▶ **Assigned task**
Every record must be repeated exactly, with no omission.

▶ **Supplied information**

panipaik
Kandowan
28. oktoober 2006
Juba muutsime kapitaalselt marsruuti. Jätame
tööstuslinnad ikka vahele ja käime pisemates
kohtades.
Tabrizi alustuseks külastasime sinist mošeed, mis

▶ **Written answer**
panipaik
Kandowan
28. oktoober 2006
Juba muutsime kapitaalselt marsruuti. Jätame
tööstuslinnad ikka vahele ja käime pisemates
kohtades.
Tabrizi alustuseks külastasime sinist mošeed, mis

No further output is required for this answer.